Selección -
+ + + +

Obdulio Jacinto Muiños Varela nació en el Barrio La Reja de Montevideo, el 20 de septiembre de 1917. Siempre usó el apellido de su madre, que fue quien lo crio. Así lo conoció el mundo: Obdulio Varela.

Fue a la escuela primaria, no con mucha continuidad, pero debió abandonar los estudios para ayudar a parar la olla vendiendo libros por la calle o lustrando zapatos. Obdulio tenía 12 hermanos. 

A pesar de que era asmático, comenzó a jugar al fútbol. En el sitio donde todos los niños rioplatenses lo hacían en esos tiempos: el campito, más románticamente conocido como el potrero.

Su primer club serio fue el Deportivo Juventud. De allí pasó a Montevideo Wanderers y cuando ya era casi un profesional de este deporte, lo compró Peñarol. Eso pasó en 1943.

+ + + +

Datos proporcionados -
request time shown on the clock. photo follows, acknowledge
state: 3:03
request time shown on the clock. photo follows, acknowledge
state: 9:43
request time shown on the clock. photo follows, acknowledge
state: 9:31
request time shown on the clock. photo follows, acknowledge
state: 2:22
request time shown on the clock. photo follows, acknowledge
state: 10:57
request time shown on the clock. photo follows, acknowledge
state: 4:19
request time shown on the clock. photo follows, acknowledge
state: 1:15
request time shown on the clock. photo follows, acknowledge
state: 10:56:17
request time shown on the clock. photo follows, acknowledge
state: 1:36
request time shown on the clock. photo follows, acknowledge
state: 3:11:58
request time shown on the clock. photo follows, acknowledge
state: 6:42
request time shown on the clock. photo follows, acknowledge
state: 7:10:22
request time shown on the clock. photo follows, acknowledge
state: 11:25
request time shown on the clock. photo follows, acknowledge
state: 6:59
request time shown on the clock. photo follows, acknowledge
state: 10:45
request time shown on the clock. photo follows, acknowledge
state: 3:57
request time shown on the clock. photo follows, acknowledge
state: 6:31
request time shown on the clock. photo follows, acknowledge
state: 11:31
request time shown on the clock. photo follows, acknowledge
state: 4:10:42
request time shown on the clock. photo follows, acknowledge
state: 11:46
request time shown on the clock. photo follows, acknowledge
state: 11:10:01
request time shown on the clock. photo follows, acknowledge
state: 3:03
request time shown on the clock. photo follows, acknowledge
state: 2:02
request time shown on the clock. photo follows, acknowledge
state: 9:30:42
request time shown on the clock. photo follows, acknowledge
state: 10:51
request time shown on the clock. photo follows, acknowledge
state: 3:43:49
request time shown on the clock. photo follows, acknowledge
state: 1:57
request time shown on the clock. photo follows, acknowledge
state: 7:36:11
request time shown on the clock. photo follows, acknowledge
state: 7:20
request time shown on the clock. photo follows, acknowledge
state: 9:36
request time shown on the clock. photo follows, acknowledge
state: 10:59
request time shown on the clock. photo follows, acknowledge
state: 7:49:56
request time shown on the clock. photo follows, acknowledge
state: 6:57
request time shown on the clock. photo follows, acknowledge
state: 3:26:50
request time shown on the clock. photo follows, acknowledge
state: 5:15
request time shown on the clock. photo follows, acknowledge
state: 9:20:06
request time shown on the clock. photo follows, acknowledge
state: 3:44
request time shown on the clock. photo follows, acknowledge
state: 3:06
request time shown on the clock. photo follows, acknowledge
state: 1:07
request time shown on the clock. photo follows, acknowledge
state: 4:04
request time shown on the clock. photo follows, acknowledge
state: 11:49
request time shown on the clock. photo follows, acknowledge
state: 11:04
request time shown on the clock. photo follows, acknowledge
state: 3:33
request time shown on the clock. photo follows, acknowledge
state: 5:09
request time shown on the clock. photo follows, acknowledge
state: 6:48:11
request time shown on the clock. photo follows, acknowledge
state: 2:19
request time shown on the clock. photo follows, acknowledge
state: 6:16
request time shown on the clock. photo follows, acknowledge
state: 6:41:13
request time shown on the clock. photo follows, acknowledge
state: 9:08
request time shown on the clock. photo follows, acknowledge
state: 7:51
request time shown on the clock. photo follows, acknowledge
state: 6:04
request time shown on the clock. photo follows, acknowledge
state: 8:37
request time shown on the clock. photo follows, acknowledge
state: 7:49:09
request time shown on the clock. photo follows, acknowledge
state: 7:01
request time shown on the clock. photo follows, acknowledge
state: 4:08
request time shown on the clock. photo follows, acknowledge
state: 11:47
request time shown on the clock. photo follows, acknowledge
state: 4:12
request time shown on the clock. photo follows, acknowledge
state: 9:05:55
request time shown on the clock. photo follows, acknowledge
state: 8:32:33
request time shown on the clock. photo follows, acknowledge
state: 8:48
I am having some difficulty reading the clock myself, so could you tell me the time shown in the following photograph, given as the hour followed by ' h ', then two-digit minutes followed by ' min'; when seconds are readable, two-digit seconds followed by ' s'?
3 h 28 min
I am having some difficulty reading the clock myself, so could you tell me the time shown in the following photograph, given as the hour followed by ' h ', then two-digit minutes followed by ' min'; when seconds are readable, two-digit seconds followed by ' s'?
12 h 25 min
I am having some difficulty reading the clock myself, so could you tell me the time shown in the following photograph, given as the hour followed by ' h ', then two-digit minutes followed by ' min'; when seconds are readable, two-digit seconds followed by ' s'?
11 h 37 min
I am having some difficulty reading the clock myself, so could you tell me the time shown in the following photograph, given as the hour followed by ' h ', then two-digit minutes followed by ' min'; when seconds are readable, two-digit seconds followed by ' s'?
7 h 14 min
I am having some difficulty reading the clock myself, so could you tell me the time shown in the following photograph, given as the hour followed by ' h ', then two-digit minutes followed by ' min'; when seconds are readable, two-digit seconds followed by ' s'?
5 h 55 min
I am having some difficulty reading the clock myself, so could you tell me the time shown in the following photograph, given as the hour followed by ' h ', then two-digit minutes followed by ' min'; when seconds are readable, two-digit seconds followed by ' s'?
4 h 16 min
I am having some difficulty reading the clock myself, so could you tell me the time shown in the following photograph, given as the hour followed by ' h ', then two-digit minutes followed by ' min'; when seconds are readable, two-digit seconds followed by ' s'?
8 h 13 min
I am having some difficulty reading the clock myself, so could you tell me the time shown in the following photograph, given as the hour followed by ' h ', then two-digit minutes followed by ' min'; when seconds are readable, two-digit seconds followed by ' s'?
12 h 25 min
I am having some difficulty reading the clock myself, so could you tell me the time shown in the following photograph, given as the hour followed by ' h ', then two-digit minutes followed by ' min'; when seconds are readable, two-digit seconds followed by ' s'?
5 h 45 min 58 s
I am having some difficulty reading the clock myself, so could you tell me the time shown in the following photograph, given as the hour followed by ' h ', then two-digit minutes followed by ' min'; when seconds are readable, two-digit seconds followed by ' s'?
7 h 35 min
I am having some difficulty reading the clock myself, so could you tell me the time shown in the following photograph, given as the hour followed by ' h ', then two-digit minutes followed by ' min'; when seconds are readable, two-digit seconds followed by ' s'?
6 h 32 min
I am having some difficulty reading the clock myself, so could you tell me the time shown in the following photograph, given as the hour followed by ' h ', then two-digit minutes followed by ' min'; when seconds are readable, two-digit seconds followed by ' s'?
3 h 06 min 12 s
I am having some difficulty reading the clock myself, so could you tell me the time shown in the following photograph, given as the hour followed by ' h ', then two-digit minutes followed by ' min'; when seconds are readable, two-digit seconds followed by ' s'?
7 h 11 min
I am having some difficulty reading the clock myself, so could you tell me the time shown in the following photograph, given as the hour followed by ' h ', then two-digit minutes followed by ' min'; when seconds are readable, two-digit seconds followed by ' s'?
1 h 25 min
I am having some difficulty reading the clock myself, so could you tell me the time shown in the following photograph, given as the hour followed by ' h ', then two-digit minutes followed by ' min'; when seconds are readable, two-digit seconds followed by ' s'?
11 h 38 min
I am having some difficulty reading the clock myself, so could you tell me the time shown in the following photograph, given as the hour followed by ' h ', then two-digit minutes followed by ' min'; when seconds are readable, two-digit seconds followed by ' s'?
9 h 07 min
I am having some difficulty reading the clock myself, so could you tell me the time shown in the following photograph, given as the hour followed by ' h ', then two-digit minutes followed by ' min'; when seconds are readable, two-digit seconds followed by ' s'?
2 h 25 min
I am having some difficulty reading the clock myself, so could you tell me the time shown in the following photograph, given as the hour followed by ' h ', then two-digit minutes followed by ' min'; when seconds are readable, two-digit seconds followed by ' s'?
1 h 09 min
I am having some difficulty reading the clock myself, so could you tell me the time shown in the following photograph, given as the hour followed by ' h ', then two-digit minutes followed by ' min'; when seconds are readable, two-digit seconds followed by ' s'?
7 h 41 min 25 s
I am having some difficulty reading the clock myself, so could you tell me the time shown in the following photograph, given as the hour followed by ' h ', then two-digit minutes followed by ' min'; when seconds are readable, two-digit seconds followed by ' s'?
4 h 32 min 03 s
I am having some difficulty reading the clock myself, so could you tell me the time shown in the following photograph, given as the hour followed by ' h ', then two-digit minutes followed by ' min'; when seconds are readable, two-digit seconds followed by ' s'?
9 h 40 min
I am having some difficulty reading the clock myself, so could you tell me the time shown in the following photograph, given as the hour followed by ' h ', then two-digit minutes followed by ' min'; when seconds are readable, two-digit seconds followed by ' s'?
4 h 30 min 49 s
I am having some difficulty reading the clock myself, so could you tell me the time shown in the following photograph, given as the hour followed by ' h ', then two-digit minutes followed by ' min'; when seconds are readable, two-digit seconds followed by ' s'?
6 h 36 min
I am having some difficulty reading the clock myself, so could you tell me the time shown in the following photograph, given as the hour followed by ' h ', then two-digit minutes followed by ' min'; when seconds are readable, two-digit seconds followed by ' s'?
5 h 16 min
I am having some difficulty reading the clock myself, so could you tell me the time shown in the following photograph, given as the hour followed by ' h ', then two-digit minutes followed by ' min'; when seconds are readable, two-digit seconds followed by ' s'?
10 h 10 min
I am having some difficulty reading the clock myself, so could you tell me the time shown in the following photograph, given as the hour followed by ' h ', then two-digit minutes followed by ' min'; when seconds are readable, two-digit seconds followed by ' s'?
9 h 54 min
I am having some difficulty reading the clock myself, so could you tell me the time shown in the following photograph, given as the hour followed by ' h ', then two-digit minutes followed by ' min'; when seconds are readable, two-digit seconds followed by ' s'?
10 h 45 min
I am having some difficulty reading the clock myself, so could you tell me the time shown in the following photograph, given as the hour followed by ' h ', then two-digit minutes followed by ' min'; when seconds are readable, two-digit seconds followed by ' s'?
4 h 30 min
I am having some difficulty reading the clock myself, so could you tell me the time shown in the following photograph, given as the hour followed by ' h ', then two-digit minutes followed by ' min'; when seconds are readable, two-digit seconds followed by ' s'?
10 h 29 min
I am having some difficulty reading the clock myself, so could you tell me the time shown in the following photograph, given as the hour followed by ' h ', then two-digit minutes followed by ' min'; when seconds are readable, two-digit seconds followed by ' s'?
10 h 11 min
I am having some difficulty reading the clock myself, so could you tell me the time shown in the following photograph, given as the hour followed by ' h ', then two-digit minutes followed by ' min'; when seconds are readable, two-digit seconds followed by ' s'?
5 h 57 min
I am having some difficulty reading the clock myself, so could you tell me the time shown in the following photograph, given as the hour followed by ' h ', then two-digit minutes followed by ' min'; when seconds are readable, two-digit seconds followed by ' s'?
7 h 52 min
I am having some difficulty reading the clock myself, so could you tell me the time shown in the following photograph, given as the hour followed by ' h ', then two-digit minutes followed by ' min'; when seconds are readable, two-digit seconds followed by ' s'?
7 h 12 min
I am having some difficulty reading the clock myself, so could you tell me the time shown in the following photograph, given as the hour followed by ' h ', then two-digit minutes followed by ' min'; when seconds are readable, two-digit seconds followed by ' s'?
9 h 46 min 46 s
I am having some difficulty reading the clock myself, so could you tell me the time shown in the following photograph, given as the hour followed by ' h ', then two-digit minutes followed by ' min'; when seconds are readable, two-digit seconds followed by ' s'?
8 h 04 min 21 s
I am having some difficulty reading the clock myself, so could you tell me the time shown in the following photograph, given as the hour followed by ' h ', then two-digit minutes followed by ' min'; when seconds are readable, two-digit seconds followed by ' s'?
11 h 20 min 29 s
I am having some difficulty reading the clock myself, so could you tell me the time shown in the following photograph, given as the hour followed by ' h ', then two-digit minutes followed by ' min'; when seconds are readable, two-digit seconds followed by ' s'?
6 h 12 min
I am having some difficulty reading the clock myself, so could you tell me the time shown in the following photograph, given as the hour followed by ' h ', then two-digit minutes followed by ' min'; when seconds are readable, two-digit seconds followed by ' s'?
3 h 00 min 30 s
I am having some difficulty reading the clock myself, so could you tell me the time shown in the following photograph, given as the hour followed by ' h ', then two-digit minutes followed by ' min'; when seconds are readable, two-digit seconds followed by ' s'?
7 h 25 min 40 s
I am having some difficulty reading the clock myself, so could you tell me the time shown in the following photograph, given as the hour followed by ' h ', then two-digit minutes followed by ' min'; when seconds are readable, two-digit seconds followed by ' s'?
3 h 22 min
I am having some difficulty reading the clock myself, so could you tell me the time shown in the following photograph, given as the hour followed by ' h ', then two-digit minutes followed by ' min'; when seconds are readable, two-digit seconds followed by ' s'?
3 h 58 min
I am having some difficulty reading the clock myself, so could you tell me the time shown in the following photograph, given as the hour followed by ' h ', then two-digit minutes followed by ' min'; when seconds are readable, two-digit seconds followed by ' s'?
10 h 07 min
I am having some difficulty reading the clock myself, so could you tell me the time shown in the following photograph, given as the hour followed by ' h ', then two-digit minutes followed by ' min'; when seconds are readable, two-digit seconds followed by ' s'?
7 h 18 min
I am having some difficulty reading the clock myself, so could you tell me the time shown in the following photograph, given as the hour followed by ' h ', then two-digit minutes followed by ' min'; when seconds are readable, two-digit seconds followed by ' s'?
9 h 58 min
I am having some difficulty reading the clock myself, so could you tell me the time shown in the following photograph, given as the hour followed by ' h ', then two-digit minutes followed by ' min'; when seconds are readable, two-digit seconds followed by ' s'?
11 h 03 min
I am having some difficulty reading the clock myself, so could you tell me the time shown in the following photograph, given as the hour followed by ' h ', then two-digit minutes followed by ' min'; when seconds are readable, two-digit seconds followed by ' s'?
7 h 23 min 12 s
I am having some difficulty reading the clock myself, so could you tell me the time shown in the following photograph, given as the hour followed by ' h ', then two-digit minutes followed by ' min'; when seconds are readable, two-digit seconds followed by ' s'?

+ + + +

Lista de tareas -
A – Responde a partir del texto sobre Obdulio Varela:
(i) ¿En qué barrio de Montevideo nació?
(ii) ¿Cuántos hermanos tenía?
(iii) ¿En qué año lo compró Peñarol?
B – Retoma el texto sobre Obdulio Varela en el punto donde se detiene y sigue escribiéndolo.
Las entradas no hacen falta para resolver nada.

Respuestas -
A –
(i) En el Barrio La Reja.
(ii) Doce.
(iii) En 1943.

B –
Obdulio Varela era centrojás, hoy llamado mediocentro. Un tradicional número 5.
Tenía capacidades técnicas sólo aceptables. No era muy veloz ni demasiado corpulento.
Eso sí, tenía una personalidad tremenda.

Sin gritos ni histerias acomodaba a su equipo dentro del campo como un sabio. Tenía un carácter fuerte y huía de los nuevos vientos: nada de excentricidades.

Ganó seis campeonatos uruguayos con Peñarol y dos títulos con la selección celeste: la Copa América de 1942 y el Mundial 50, el del Maracanazo.

Maracanazo 

El general Angelo Mendes de Morais, prefecto de Río de Janeiro, les habló a los futbolistas brasileños antes del match definitorio. Comenzó diciendo: “Ustedes, que dentro de unas horas serán proclamados campeones del mundo…”.

Todos pensaban que Brasil sería el campeón, incluidos los medios gráficos que ya tenían en sus portadas el título armado.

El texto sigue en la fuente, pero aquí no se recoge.